Re: No microSD AGAIN
On my current phone (Droid RAZR MAXX HD, imported to the UK at some cost); I have the camera to save snaps to the external microSD card. Maybe this doesn't matter to everyone, but if you drop your phone in the toilet, or somehow it gets corrupted and you can't boot it, at least with the external card, you can pop it out and get the photos off. It's just simple, cheap, replacable NAND. If you, say, wanted to watch many different videos each day, if you had a long commute, would you want to risk wearing out the internal NAND by writing several GB/day to it? with the card it's a cheap swap out.
No SD card slot, no removable battery
It's like they rifled through the iPhone spec sheet and picked the worst features to copy.
No SD no sale
"A year ago, I finished off my review of HTC’s One X by predicting great things for it and its maker. And then Samsung’s Galaxy S3 merrily outsold it ten to one ... The One X is the better phone - it’s better made, better looking and better to use."
Not sure about everyone, but for me the following paragraph explains why;
"Before I wrap up I should make it clear that the One lacks anything in the way of storage expansion, but with only 32GB and 64GB versions available that’s not too much of an issue"
...unless you play a lot of games, or watch a lot of videos, or want to have full offline maps on your GPS on your phone, or have lots of MP3s (or cloudy music service cache files).
The reason I bought an S3 over a One X was the expandable memory. That and a removable battery are very important features for me. Judging by comments and reviews I've read I'm not the only one.
True, Samsung managed to bork their implementation of the S3's expandable storage up by inexplicably mounting the internal storage space as "sdcard" (the external SD card is "extSdCard"), which means that helpful apps like Spotify, Garmin and most games that try to put large data files on your SD card end up putting those data files on your internal memory instead. But at least with the S3 I can still shove video and MP3 files on a large cheap external card.
No swappable battery, no sale
It would probably be the battery rather than memory issue that would kill it for me.

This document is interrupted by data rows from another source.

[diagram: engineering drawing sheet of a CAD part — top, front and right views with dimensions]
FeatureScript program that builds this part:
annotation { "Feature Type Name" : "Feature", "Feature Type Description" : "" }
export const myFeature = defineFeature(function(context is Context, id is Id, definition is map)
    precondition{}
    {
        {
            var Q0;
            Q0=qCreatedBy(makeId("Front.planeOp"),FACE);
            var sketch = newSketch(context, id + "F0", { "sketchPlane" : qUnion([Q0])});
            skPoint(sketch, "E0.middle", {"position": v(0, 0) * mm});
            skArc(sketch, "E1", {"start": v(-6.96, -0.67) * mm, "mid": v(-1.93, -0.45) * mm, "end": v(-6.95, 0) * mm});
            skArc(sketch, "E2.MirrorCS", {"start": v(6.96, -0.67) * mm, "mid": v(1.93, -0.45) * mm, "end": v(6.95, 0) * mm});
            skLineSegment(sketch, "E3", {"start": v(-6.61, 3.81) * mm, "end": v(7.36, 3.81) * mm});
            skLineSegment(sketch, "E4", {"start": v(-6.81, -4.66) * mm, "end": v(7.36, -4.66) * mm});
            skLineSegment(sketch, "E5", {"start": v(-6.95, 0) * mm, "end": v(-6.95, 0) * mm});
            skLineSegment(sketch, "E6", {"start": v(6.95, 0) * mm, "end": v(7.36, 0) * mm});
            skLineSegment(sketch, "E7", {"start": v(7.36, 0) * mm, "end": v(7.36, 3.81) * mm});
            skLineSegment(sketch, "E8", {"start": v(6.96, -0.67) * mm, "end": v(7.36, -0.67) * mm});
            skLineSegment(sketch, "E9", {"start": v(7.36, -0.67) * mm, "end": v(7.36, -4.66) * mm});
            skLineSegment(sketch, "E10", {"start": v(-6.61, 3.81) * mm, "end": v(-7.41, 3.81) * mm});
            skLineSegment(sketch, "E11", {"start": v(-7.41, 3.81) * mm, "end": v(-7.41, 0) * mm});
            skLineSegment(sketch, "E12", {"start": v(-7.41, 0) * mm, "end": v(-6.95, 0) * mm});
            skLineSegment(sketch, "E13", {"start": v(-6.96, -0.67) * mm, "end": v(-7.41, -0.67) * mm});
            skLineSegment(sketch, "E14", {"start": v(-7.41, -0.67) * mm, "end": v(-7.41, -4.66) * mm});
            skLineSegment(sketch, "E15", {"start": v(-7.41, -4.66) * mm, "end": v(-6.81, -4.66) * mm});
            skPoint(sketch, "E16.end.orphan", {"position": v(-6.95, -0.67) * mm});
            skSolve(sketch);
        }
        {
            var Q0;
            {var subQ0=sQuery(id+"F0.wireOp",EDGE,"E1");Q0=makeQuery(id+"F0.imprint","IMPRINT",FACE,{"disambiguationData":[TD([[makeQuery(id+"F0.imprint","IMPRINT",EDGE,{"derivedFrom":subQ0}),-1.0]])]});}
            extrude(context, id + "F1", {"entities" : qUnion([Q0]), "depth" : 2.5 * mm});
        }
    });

I've just ordered a 5000mAh battery for my Galaxy Note to enable it to carry on displaying maps, tracking my location, monitoring my heart rate, playing music over Bluetooth and so on for far longer than the stock 2500mAh battery gives me when the phone's clamped to my bike's handlebars for 3-4 hour cycle rides in bright sunlight with the display brightness at 100%. When I get home with a depleted battery I can drop in a fully-recharged spare and carry on using it, rather than having to plug the phone in and wait hours for a decent charge before its usable again.
For the kind of uses I've put my phone to, I can't imagine ever wanting one where the battery couldn't be swapped out quickly and easily. It's a simple option that really ought to be standard when these devices have so many possible uses.